Я лежу на больничной кровати. Высоко подняты подушки. Клотильда сидит на стуле передо мной. Мне кажется, что она смотрит не на меня, а на выползающие из-под одеяла шланги катетеров. Шланги похожи на красных змей, — по ним уже сутки течет моя кровь. Из реанимации меня привезли рано утром. А вечером из Висбадена приехала она. В руках у нее были розы нежного бледно-оранжевого оттенка. Она поставила их у изголовья на столик, где стоит телефон. И сейчас, не видя их, я слышу их слабый тревожный запах. Он напоминает, что уже середина июня, и на воле, в лесу под Дармштадтом, цветут каштаны и сирень, а на зеленой лужайке под нашим окном среди белых дачных кресел прыгают черные дрозды.

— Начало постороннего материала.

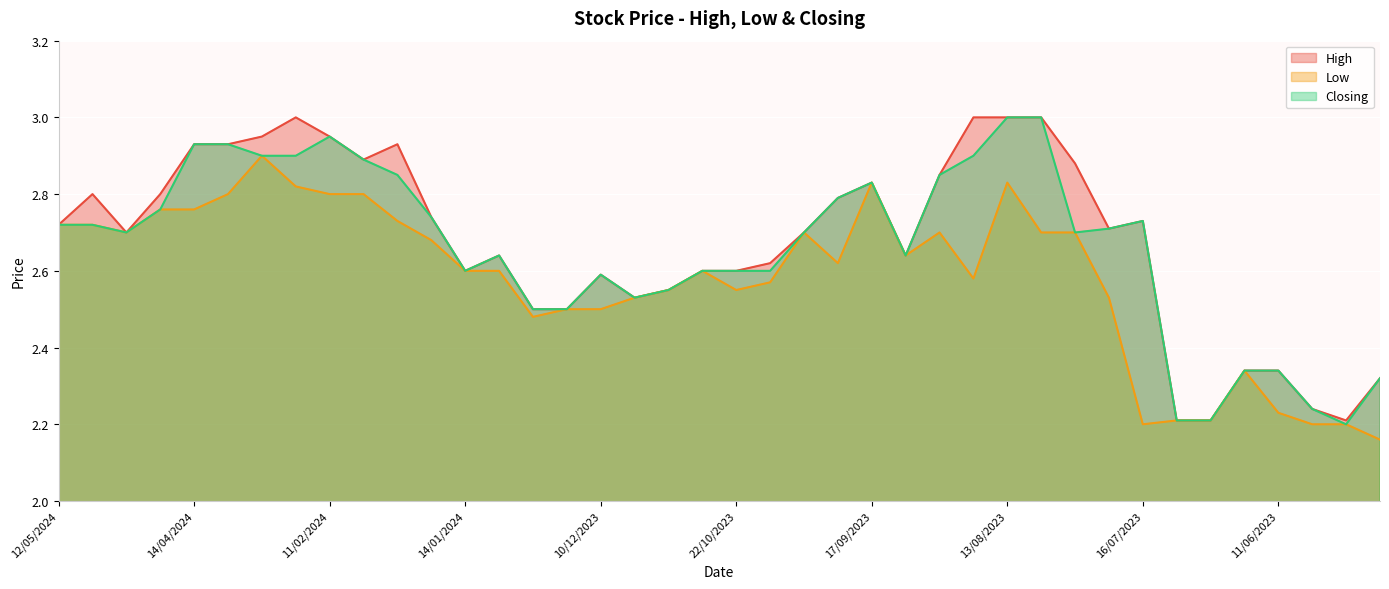

Where is Low nearest to the value 2?

14/05/2023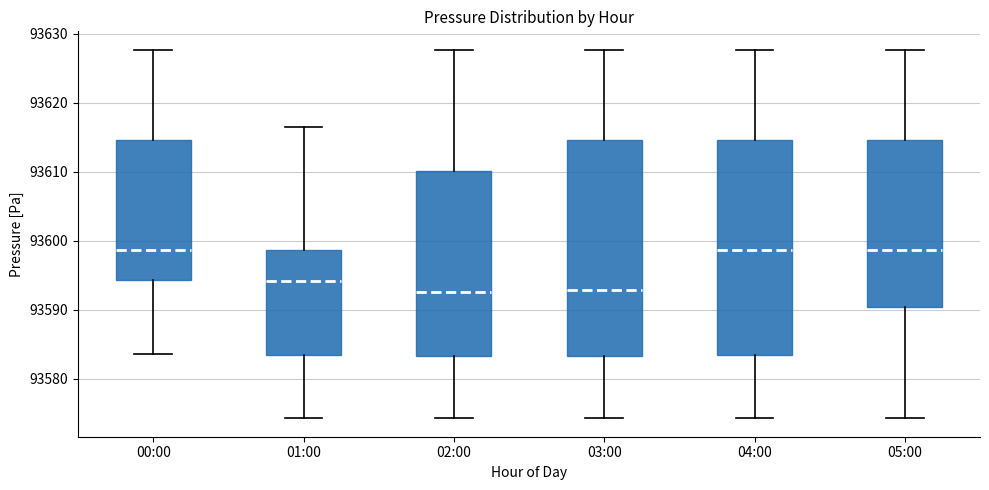

Where is the upper edge of the box for 04:00 on the y-axis? The values are not printed on the chart, so give them approximately, as read against the axis.

93615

Клиника, в которой меня накануне оперировали, во Франкфурте, в десяти минутах ходьбы от вокзала, на другой стороне Майна. От вокзала мы шли пешком, и жена сказала, что времени еще много, и мы присели за столик уличного кафе на Кайзерштрассе. Был жаркий тихий день. Вечером эту улицу узнать нельзя: сексшопы, порнофильмы, нагло подмигивающая цветными лампочками дешевая реклама и у дверей зазывалы восточного типа и бандитской внешности. Из дверей пивных тянет голубым дымком жареных сосисок, а ветер разгоняет по тротуару окурки и смятые бумажные стаканчики. А сейчас от ночной жизни не осталось и следа. По умытому и обогретому солнцем тротуару шли беспечные люди в шортах и открытых платьях, родители везли в нарядных колясках детей. Напротив нас на середине улицы стояло пианино на колесах в шинах. За походным инструментом сидел молодой человек, длинноволосый, тонкий, в белой рубашке «апаш» и играл Шопена. Рядом с ним на тротуаре стоял черный цилиндр, в который прохожие бросали монеты. Начинался летний праздничный день. А со мной вот такое несчастье, и операция назначена на следующее утро.